Our tactical expectations for some consolidation and strength in the rand is premised on a number of factors that we are monitoring closely. On the fundamental side, the decline in our global $-Liquidity indicators have lost some momentum to the downside in recent weeks. This is supportive of a period of consolidation in currencies. Furthermore, expectations that the SARB will act by raising rates to counter inflation should the rand weaken too far, is adding additional support in our view (supported by comments by Deputy Governor Kuben Naidoo on Bloomberg TV last week). We believe that technical support is also aiding the rand as the US Dollar Index struggles to hold ground above 95.

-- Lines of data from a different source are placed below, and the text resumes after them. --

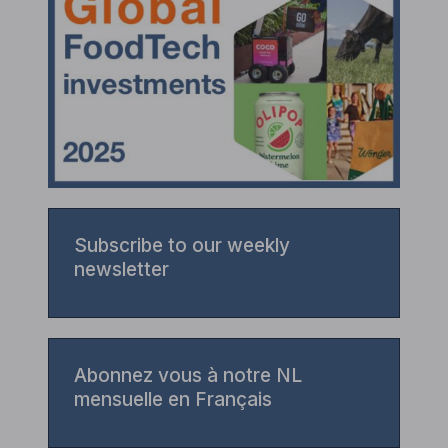
Subscribe to our weekly
newsletter
Abonnez vous à notre NL
mensuelle en Français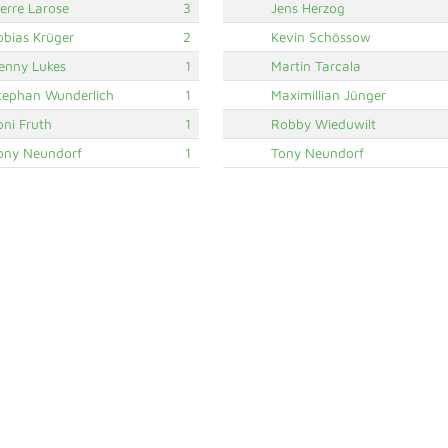
ierre Larose
3
Jens Herzog
obias Krüger
2
Kevin Schössow
enny Lukes
1
Martin Tarcala
tephan Wunderlich
1
Maximillian Jünger
oni Fruth
1
Robby Wieduwilt
ony Neundorf
1
Tony Neundorf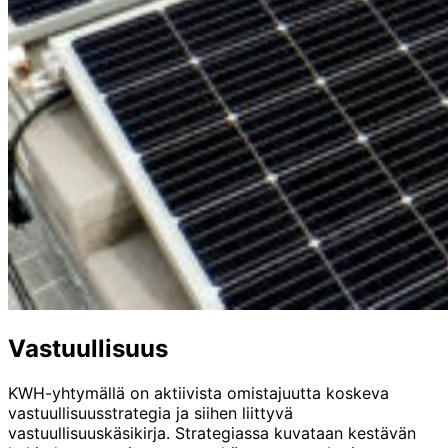
Vastuullisuus
KWH-yhtymällä on aktiivista omistajuutta koskeva
vastuullisuusstrategia ja siihen liittyvä
vastuullisuuskäsikirja. Strategiassa kuvataan kestävän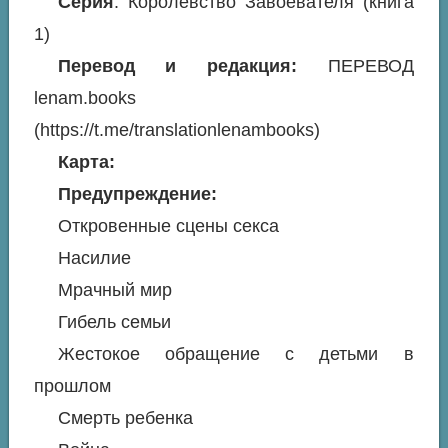
Серия
: Королевство Завоевателя (книга
1)
Перевод и редакция:
ПЕРЕВОД
lenam.books
(https://t.me/translationlenambooks)
Карта:
Предупреждение:
Откровенные сцены секса
Насилие
Мрачный мир
Гибель семьи
Жестокое обращение с детьми в
прошлом
Смерть ребенка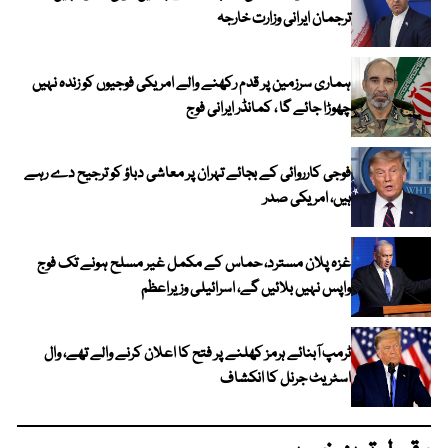
ترجمان ایرانی وزارت خارجہ
ہماری سرزمین پر قدم رکھنے والے امریکی فوجیوں کو زندہ نہیں
چھوڑا جائے گا ، کمانڈر ایرانی فوج
فوجی کارروائی کے بجائے تہران پر معاشی دباؤ کو ترجیح دے رہے
ہیں، امریکی صدر
غزہ پلان مسترد، حماس کے مکمل غیر مسلح ہونے تک فوج
واپس نہیں بلائیں گے، اسرائیلی وزیراعظم
ٹرمپ آبنائے ہرمز کھلنے پر فتح کا اعلان کرنے والے تھے، وال
اسٹریٹ جرنل کا انکشاف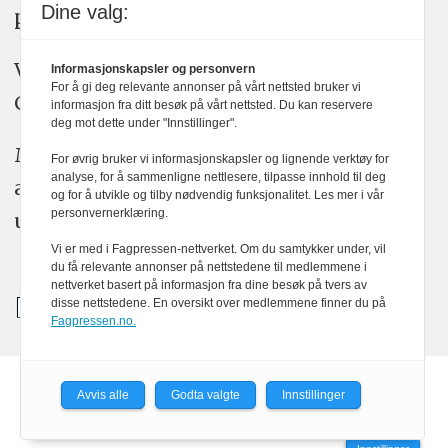
Dine valg:
plakatens regler for god presseskikk.
Vi bruker KI-verktøy som ChatGPT,
Informasjonskapsler og personvern
For å gi deg relevante annonser på vårt nettsted bruker vi
Claude, og Gemini i journalistikken vår.
informasjon fra ditt besøk på vårt nettsted. Du kan reservere
deg mot dette under "Innstillinger".
Medier24s redaksjon har alltid det fulle
For øvrig bruker vi informasjonskapsler og lignende verktøy for
analyse, for å sammenligne nettlesere, tilpasse innhold til deg
ansvar for publisert innhold, med eller
og for å utvikle og tilby nødvendig funksjonalitet. Les mer i vår
personvernerklæring.
uten bruk av kunstig intelligens.
Vi er med i Fagpressen-nettverket. Om du samtykker under, vil
du få relevante annonser på nettstedene til medlemmene i
nettverket basert på informasjon fra dine besøk på tvers av
disse nettstedene. En oversikt over medlemmene finner du på
Fagpressen.no.
Avvis alle
Godta valgte
Innstillinger
Powered by Labrador CMS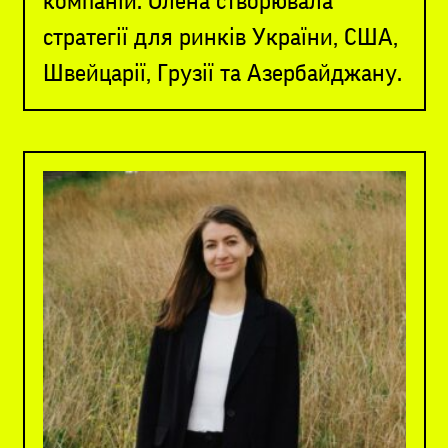
компаній. Олена створювала
стратегії для ринків України, США,
Швейцарії, Грузії та Азербайджану.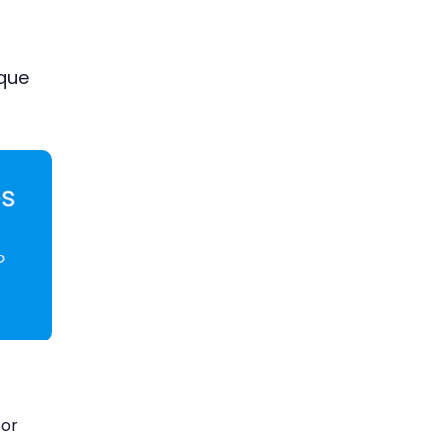
 que
por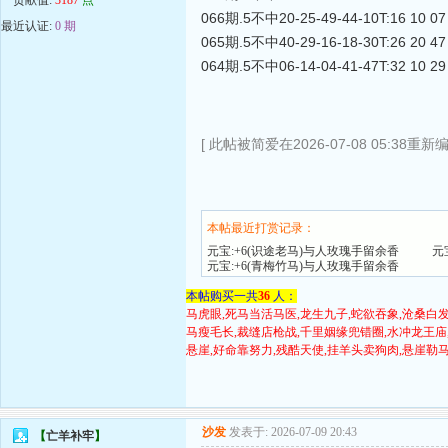
066期.5不中20-25-49-44-10T:16 10 07 
最近认证:
0 期
065期.5不中40-29-16-18-30T:26 20 47 3
064期.5不中06-14-04-41-47T:32 10 29 1
[ 此帖被简爱在2026-07-08 05:38重新编
本帖最近打赏记录：
元宝:+6(识途老马)与人玫瑰手留余香
元
元宝:+6(青梅竹马)与人玫瑰手留余香
本帖购买一共
36
人：
马虎眼,死马当活马医,龙生九子,蛇欲吞象,沧桑白发
马瘦毛长,裁缝店枪战,千里姻缘兜错圈,水冲龙王庙,
悬崖,好命靠努力,残酷天使,挂羊头卖狗肉,悬崖勒马
沙发
发表于: 2026-07-09 20:43
【
亡羊补牢
】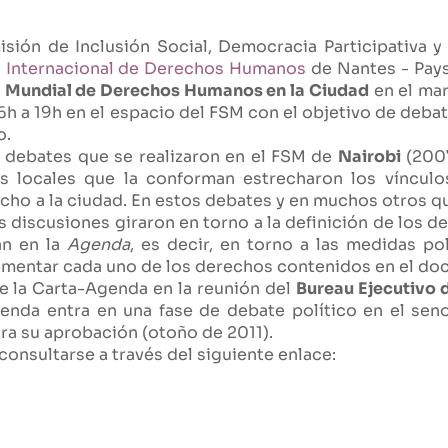
isión de Inclusión Social, Democracia Participativa
o Internacional de Derechos Humanos
de Nantes - Pays 
 Mundial
de Derechos Humanos en la Ciudad
en el mar
6h a 19h en el espacio del FSM con el objetivo de debati
o.
s debates que se realizaron en el FSM de
Nairobi
(200
s locales que la conforman estrecharon los víncul
cho a la ciudad. En estos debates y en muchos otros q
as discusiones giraron en torno a la definición de los 
án en la
Agenda
, es decir, en torno a las medidas p
ementar cada uno de los derechos contenidos en el d
e la Carta-Agenda en la reunión del
Bureau Ejecutivo
enda entra en una fase de debate político en el seno
ra su aprobación (otoño de 2011).
onsultarse a través del siguiente enlace: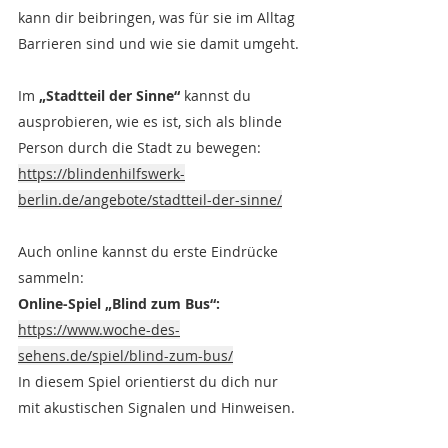
kann dir beibringen, was für sie im Alltag 
Barrieren sind und wie sie damit umgeht.
Im 
„Stadtteil der Sinne“ 
kannst du 
ausprobieren, wie es ist, sich als blinde 
Person durch die Stadt zu bewegen: 
https://blindenhilfswerk-
berlin.de/angebote/stadtteil-der-sinne/
Auch online kannst du erste Eindrücke 
sammeln:
Online-Spiel „Blind zum Bus“:
https://www.woche-des-
sehens.de/spiel/blind-zum-bus/
In diesem Spiel orientierst du dich nur 
mit akustischen Signalen und Hinweisen.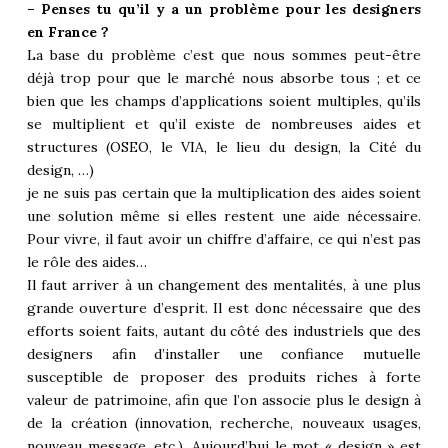
– Penses tu qu’il y a un problème pour les designers
en France ?
La base du problème c’est que nous sommes peut-être
déjà trop pour que le marché nous absorbe tous ; et ce
bien que les champs d’applications soient multiples, qu’ils
se multiplient et qu’il existe de nombreuses aides et
structures (OSEO, le VIA, le lieu du design, la Cité du
design, …)
je ne suis pas certain que la multiplication des aides soient
une solution même si elles restent une aide nécessaire.
Pour vivre, il faut avoir un chiffre d’affaire, ce qui n’est pas
le rôle des aides…
Il faut arriver à un changement des mentalités, à une plus
grande ouverture d’esprit. Il est donc nécessaire que des
efforts soient faits, autant du côté des industriels que des
designers afin d’installer une confiance mutuelle
susceptible de proposer des produits riches à forte
valeur de patrimoine, afin que l’on associe plus le design à
de la création (innovation, recherche, nouveaux usages,
nouveau message, etc.). Aujourd’hui le mot « design » est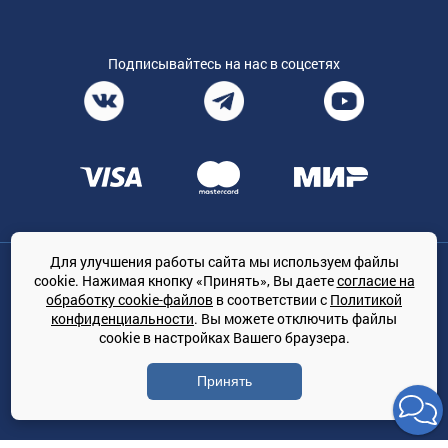
Подписывайтесь на нас в соцсетях
Для улучшения работы сайта мы используем файлы
Общество с ограниченной ответственностью «ТРЕЙДКОН», ОГРН:
cookie. Нажимая кнопку «Принять», Вы даете
согласие на
1167847364079, 197022, г. Санкт-Петербург, проспект Медиков, 7
обработку cookie-файлов
в соответствии с
Политикой
КЛИМАТПРОФ.ONLINE - оптовая продажа кондиционеров и
конфиденциальности
. Вы можете отключить файлы
климатической техники на территории РФ
cookie в настройках Вашего браузера.
© Сайт принадлежит ООО «ТРЕЙДКОН»
Принять
Политика конфиденциальности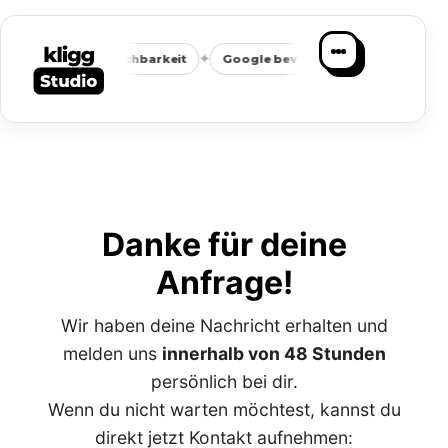
✦
✦
Weniger Vergleichbarkeit
Google bevorzugt Fokus
Passe
Danke für deine
Anfrage!
Wir haben deine Nachricht erhalten und
melden uns
innerhalb von 48 Stunden
persönlich bei dir.
Wenn du nicht warten möchtest, kannst du
direkt jetzt Kontakt aufnehmen:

In our previous two reports we highlighted that South Africa’s current account for 1Q18 is likely to disappoint, relative to market expectations. The current account balance came in at -4.8% of GDP. The print was wider than Bloomberg consensus of -3.9%. It was also wider than the -2.9% for 4Q17. While it highlights South Africa’s external vulnerability, as base case we believe that the current account will narrow for the rest of 2018. As a result, from a currency perspective, we would not be too concerned that the current widening of South Africa’s external financing requirement is a trend that will persist.
In line with our tactical view, we maintain that the rand will end the year closer to 13.00 than 14.00, and as a result our year-end target remains unchanged at 13.10. However, with that being said we can only revise our forecast should our global $-Liquidity measures move into contractionary state. Currently they have merely lost momentum.
We keep an eye on ominous signs from the global equity market, in particular from the world’s most importantly systemically financial institutions, which may swing the bias towards further weakness in the rand sooner than we anticipate (see next page for detail).
From a technical perspective, we recommend keeping an eye on the $-rand resistance level of R13.52 and support of R13.94 (see our latest Technical Strategy note: “It is time for EM’s to take a breather” of 21 June 2018 for a more detailed technical view on the currency).